Rendered images with source text
────────────────────

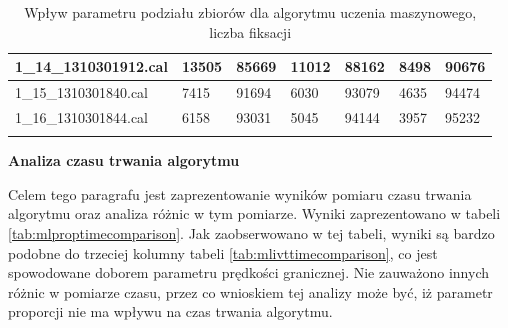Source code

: {\begin{longtable}{l|l|l|l|l|l|l|}
    \multicolumn{1}{|l|}{1\_14\_1310301912.cal} & 13505 & \cellcolor[HTML]{EFEFEF}85669 & 11012 & \cellcolor[HTML]{EFEFEF}88162 & 8498 & \cellcolor[HTML]{EFEFEF}90676 \\ \hline
    \multicolumn{1}{|l|}{1\_15\_1310301840.cal} & 7415 & \cellcolor[HTML]{EFEFEF}91694 & 6030 & \cellcolor[HTML]{EFEFEF}93079 & 4635 & \cellcolor[HTML]{EFEFEF}94474 \\ \hline
    \multicolumn{1}{|l|}{1\_16\_1310301844.cal} & 6158 & \cellcolor[HTML]{EFEFEF}93031 & 5045 & \cellcolor[HTML]{EFEFEF}94144 & 3957 & \cellcolor[HTML]{EFEFEF}95232 \\ \hline
    \caption{Wpływ parametru podziału zbiorów dla algorytmu uczenia maszynowego, liczba fiksacji}
    \label{tab:mlpropfixcomparison}\\
\end{longtable}
}
\textbf{Analiza czasu trwania algorytmu}\par
Celem tego paragrafu jest zaprezentowanie wyników pomiaru czasu trwania algorytmu oraz analiza różnic w tym pomiarze. Wyniki zaprezentowano w tabeli \ref{tab:mlproptimecomparison}. Jak zaobserwowano w tej tabeli, wyniki są bardzo podobne do trzeciej kolumny tabeli \ref{tab:mlivttimecomparison}, co jest spowodowane doborem parametru prędkości granicznej. Nie zauważono innych różnic w pomiarze czasu, przez co wnioskiem tej analizy może być, iż parametr proporcji nie ma wpływu na czas trwania algorytmu.\par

────────────────────

ASSIGNMENT: Return the records above verbatim, leaving out images.

OUTPUT:
Source code

: {\begin{longtable}{l|l|l|l|l|l|l|}
    \multicolumn{1}{|l|}{1\_14\_1310301912.cal} & 13505 & \cellcolor[HTML]{EFEFEF}85669 & 11012 & \cellcolor[HTML]{EFEFEF}88162 & 8498 & \cellcolor[HTML]{EFEFEF}90676 \\ \hline
    \multicolumn{1}{|l|}{1\_15\_1310301840.cal} & 7415 & \cellcolor[HTML]{EFEFEF}91694 & 6030 & \cellcolor[HTML]{EFEFEF}93079 & 4635 & \cellcolor[HTML]{EFEFEF}94474 \\ \hline
    \multicolumn{1}{|l|}{1\_16\_1310301844.cal} & 6158 & \cellcolor[HTML]{EFEFEF}93031 & 5045 & \cellcolor[HTML]{EFEFEF}94144 & 3957 & \cellcolor[HTML]{EFEFEF}95232 \\ \hline
    \caption{Wpływ parametru podziału zbiorów dla algorytmu uczenia maszynowego, liczba fiksacji}
    \label{tab:mlpropfixcomparison}\\
\end{longtable}
}
\textbf{Analiza czasu trwania algorytmu}\par
Celem tego paragrafu jest zaprezentowanie wyników pomiaru czasu trwania algorytmu oraz analiza różnic w tym pomiarze. Wyniki zaprezentowano w tabeli \ref{tab:mlproptimecomparison}. Jak zaobserwowano w tej tabeli, wyniki są bardzo podobne do trzeciej kolumny tabeli \ref{tab:mlivttimecomparison}, co jest spowodowane doborem parametru prędkości granicznej. Nie zauważono innych różnic w pomiarze czasu, przez co wnioskiem tej analizy może być, iż parametr proporcji nie ma wpływu na czas trwania algorytmu.\par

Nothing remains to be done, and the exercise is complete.